+++ The records +++

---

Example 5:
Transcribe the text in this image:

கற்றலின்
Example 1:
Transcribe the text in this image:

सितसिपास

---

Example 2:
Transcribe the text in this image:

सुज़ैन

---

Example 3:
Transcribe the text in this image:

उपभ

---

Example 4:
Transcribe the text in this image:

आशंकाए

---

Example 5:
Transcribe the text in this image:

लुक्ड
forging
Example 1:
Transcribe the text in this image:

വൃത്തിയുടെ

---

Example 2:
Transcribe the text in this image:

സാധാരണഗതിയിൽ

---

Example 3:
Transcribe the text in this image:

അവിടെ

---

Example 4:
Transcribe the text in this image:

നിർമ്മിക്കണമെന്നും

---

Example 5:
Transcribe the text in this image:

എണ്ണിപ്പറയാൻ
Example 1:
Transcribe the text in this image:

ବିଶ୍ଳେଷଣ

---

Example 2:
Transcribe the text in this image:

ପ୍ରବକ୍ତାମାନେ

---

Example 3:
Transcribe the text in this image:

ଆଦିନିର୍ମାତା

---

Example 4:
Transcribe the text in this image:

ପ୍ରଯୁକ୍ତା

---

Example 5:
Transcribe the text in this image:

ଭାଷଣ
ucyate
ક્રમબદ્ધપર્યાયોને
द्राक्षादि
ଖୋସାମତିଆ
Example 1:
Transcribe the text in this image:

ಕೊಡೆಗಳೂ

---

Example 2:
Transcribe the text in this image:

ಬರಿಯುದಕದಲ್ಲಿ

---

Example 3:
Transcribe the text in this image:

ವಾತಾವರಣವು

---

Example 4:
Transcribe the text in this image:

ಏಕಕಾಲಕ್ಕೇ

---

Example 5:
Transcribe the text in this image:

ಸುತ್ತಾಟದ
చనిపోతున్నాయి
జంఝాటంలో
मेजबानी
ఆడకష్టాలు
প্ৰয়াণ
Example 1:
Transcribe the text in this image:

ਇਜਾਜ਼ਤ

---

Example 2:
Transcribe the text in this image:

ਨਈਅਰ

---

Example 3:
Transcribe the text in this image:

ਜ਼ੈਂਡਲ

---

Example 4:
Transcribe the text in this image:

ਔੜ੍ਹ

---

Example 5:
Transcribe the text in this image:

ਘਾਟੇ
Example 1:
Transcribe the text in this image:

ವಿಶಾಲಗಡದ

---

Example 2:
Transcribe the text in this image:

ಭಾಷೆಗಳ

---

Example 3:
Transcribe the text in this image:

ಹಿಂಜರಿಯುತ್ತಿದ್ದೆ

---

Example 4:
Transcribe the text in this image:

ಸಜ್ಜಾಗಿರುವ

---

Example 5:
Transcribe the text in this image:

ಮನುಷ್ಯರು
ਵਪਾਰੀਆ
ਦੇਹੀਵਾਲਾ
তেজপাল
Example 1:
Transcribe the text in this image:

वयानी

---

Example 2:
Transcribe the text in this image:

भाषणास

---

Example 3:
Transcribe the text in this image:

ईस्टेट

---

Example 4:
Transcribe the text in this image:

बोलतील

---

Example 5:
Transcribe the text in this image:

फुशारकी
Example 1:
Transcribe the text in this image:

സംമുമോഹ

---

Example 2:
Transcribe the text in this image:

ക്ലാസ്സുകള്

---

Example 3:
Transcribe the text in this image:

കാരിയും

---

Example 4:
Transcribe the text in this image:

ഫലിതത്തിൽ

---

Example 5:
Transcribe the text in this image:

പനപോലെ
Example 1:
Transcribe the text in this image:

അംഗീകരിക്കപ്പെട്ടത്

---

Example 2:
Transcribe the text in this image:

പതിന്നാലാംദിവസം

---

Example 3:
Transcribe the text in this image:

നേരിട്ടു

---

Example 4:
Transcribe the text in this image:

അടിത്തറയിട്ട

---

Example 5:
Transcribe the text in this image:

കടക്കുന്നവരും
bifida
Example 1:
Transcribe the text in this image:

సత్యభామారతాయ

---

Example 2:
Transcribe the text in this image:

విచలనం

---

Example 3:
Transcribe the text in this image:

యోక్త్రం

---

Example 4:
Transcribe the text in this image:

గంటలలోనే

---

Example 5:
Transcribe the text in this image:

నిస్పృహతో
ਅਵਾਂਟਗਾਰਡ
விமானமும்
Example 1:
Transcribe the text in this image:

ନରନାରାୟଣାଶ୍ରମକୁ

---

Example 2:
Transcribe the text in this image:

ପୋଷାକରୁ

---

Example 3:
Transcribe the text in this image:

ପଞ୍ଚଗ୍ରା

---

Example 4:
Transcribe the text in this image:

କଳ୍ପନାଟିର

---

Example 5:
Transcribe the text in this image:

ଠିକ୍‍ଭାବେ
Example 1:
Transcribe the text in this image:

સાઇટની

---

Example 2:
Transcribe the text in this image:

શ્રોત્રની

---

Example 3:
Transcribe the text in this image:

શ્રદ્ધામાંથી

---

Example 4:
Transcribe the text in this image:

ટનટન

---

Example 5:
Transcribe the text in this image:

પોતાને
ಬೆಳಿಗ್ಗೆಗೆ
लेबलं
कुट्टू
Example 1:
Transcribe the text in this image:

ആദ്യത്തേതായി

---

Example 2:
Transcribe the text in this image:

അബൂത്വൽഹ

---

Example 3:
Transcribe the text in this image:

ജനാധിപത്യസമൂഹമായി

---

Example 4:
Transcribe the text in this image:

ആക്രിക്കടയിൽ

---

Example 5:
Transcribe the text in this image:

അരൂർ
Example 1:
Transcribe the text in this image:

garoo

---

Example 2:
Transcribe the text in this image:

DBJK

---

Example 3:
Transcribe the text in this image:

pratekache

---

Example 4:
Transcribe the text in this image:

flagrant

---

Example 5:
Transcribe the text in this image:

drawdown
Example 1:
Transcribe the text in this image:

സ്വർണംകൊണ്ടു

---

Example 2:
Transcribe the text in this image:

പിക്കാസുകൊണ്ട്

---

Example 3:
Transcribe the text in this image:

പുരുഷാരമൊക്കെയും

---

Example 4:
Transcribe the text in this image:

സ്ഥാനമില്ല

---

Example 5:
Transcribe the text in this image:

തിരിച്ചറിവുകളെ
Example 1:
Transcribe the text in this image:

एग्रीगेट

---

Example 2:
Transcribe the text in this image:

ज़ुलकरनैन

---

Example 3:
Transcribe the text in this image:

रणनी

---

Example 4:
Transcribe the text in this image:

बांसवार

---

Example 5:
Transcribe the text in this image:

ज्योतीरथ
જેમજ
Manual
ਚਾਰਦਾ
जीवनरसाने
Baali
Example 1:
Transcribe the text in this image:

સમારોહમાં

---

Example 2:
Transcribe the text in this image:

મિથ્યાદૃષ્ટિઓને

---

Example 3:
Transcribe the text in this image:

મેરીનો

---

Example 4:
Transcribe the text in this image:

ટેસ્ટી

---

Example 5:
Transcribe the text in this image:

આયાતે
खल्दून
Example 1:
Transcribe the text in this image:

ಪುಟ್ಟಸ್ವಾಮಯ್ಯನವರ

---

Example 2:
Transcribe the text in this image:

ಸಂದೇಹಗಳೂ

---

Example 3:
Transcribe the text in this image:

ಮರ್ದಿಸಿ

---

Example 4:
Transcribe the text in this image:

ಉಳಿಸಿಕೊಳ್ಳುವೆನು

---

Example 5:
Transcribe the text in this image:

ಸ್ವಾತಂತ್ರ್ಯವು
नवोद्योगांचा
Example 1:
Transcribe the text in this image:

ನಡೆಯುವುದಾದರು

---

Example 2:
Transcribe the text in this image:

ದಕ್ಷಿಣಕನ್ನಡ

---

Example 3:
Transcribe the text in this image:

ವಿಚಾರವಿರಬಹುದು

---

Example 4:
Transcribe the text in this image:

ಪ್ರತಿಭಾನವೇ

+++

Task requirements –
Retype every line above with nothing changed.

Written answer –
---

Example 5:
Transcribe the text in this image:

கற்றலின்
Example 1:
Transcribe the text in this image:

सितसिपास

---

Example 2:
Transcribe the text in this image:

सुज़ैन

---

Example 3:
Transcribe the text in this image:

उपभ

---

Example 4:
Transcribe the text in this image:

आशंकाए

---

Example 5:
Transcribe the text in this image:

लुक्ड
forging
Example 1:
Transcribe the text in this image:

വൃത്തിയുടെ

---

Example 2:
Transcribe the text in this image:

സാധാരണഗതിയിൽ

---

Example 3:
Transcribe the text in this image:

അവിടെ

---

Example 4:
Transcribe the text in this image:

നിർമ്മിക്കണമെന്നും

---

Example 5:
Transcribe the text in this image:

എണ്ണിപ്പറയാൻ
Example 1:
Transcribe the text in this image:

ବିଶ୍ଳେଷଣ

---

Example 2:
Transcribe the text in this image:

ପ୍ରବକ୍ତାମାନେ

---

Example 3:
Transcribe the text in this image:

ଆଦିନିର୍ମାତା

---

Example 4:
Transcribe the text in this image:

ପ୍ରଯୁକ୍ତା

---

Example 5:
Transcribe the text in this image:

ଭାଷଣ
ucyate
ક્રમબદ્ધપર્યાયોને
द्राक्षादि
ଖୋସାମତିଆ
Example 1:
Transcribe the text in this image:

ಕೊಡೆಗಳೂ

---

Example 2:
Transcribe the text in this image:

ಬರಿಯುದಕದಲ್ಲಿ

---

Example 3:
Transcribe the text in this image:

ವಾತಾವರಣವು

---

Example 4:
Transcribe the text in this image:

ಏಕಕಾಲಕ್ಕೇ

---

Example 5:
Transcribe the text in this image:

ಸುತ್ತಾಟದ
చనిపోతున్నాయి
జంఝాటంలో
मेजबानी
ఆడకష్టాలు
প্ৰয়াণ
Example 1:
Transcribe the text in this image:

ਇਜਾਜ਼ਤ

---

Example 2:
Transcribe the text in this image:

ਨਈਅਰ

---

Example 3:
Transcribe the text in this image:

ਜ਼ੈਂਡਲ

---

Example 4:
Transcribe the text in this image:

ਔੜ੍ਹ

---

Example 5:
Transcribe the text in this image:

ਘਾਟੇ
Example 1:
Transcribe the text in this image:

ವಿಶಾಲಗಡದ

---

Example 2:
Transcribe the text in this image:

ಭಾಷೆಗಳ

---

Example 3:
Transcribe the text in this image:

ಹಿಂಜರಿಯುತ್ತಿದ್ದೆ

---

Example 4:
Transcribe the text in this image:

ಸಜ್ಜಾಗಿರುವ

---

Example 5:
Transcribe the text in this image:

ಮನುಷ್ಯರು
ਵਪਾਰੀਆ
ਦੇਹੀਵਾਲਾ
তেজপাল
Example 1:
Transcribe the text in this image:

वयानी

---

Example 2:
Transcribe the text in this image:

भाषणास

---

Example 3:
Transcribe the text in this image:

ईस्टेट

---

Example 4:
Transcribe the text in this image:

बोलतील

---

Example 5:
Transcribe the text in this image:

फुशारकी
Example 1:
Transcribe the text in this image:

സംമുമോഹ

---

Example 2:
Transcribe the text in this image:

ക്ലാസ്സുകള്

---

Example 3:
Transcribe the text in this image:

കാരിയും

---

Example 4:
Transcribe the text in this image:

ഫലിതത്തിൽ

---

Example 5:
Transcribe the text in this image:

പനപോലെ
Example 1:
Transcribe the text in this image:

അംഗീകരിക്കപ്പെട്ടത്

---

Example 2:
Transcribe the text in this image:

പതിന്നാലാംദിവസം

---

Example 3:
Transcribe the text in this image:

നേരിട്ടു

---

Example 4:
Transcribe the text in this image:

അടിത്തറയിട്ട

---

Example 5:
Transcribe the text in this image:

കടക്കുന്നവരും
bifida
Example 1:
Transcribe the text in this image:

సత్యభామారతాయ

---

Example 2:
Transcribe the text in this image:

విచలనం

---

Example 3:
Transcribe the text in this image:

యోక్త్రం

---

Example 4:
Transcribe the text in this image:

గంటలలోనే

---

Example 5:
Transcribe the text in this image:

నిస్పృహతో
ਅਵਾਂਟਗਾਰਡ
விமானமும்
Example 1:
Transcribe the text in this image:

ନରନାରାୟଣାଶ୍ରମକୁ

---

Example 2:
Transcribe the text in this image:

ପୋଷାକରୁ

---

Example 3:
Transcribe the text in this image:

ପଞ୍ଚଗ୍ରା

---

Example 4:
Transcribe the text in this image:

କଳ୍ପନାଟିର

---

Example 5:
Transcribe the text in this image:

ଠିକ୍‍ଭାବେ
Example 1:
Transcribe the text in this image:

સાઇટની

---

Example 2:
Transcribe the text in this image:

શ્રોત્રની

---

Example 3:
Transcribe the text in this image:

શ્રદ્ધામાંથી

---

Example 4:
Transcribe the text in this image:

ટનટન

---

Example 5:
Transcribe the text in this image:

પોતાને
ಬೆಳಿಗ್ಗೆಗೆ
लेबलं
कुट्टू
Example 1:
Transcribe the text in this image:

ആദ്യത്തേതായി

---

Example 2:
Transcribe the text in this image:

അബൂത്വൽഹ

---

Example 3:
Transcribe the text in this image:

ജനാധിപത്യസമൂഹമായി

---

Example 4:
Transcribe the text in this image:

ആക്രിക്കടയിൽ

---

Example 5:
Transcribe the text in this image:

അരൂർ
Example 1:
Transcribe the text in this image:

garoo

---

Example 2:
Transcribe the text in this image:

DBJK

---

Example 3:
Transcribe the text in this image:

pratekache

---

Example 4:
Transcribe the text in this image:

flagrant

---

Example 5:
Transcribe the text in this image:

drawdown
Example 1:
Transcribe the text in this image:

സ്വർണംകൊണ്ടു

---

Example 2:
Transcribe the text in this image:

പിക്കാസുകൊണ്ട്

---

Example 3:
Transcribe the text in this image:

പുരുഷാരമൊക്കെയും

---

Example 4:
Transcribe the text in this image:

സ്ഥാനമില്ല

---

Example 5:
Transcribe the text in this image:

തിരിച്ചറിവുകളെ
Example 1:
Transcribe the text in this image:

एग्रीगेट

---

Example 2:
Transcribe the text in this image:

ज़ुलकरनैन

---

Example 3:
Transcribe the text in this image:

रणनी

---

Example 4:
Transcribe the text in this image:

बांसवार

---

Example 5:
Transcribe the text in this image:

ज्योतीरथ
જેમજ
Manual
ਚਾਰਦਾ
जीवनरसाने
Baali
Example 1:
Transcribe the text in this image:

સમારોહમાં

---

Example 2:
Transcribe the text in this image:

મિથ્યાદૃષ્ટિઓને

---

Example 3:
Transcribe the text in this image:

મેરીનો

---

Example 4:
Transcribe the text in this image:

ટેસ્ટી

---

Example 5:
Transcribe the text in this image:

આયાતે
खल्दून
Example 1:
Transcribe the text in this image:

ಪುಟ್ಟಸ್ವಾಮಯ್ಯನವರ

---

Example 2:
Transcribe the text in this image:

ಸಂದೇಹಗಳೂ

---

Example 3:
Transcribe the text in this image:

ಮರ್ದಿಸಿ

---

Example 4:
Transcribe the text in this image:

ಉಳಿಸಿಕೊಳ್ಳುವೆನು

---

Example 5:
Transcribe the text in this image:

ಸ್ವಾತಂತ್ರ್ಯವು
नवोद्योगांचा
Example 1:
Transcribe the text in this image:

ನಡೆಯುವುದಾದರು

---

Example 2:
Transcribe the text in this image:

ದಕ್ಷಿಣಕನ್ನಡ

---

Example 3:
Transcribe the text in this image:

ವಿಚಾರವಿರಬಹುದು

---

Example 4:
Transcribe the text in this image:

ಪ್ರತಿಭಾನವೇ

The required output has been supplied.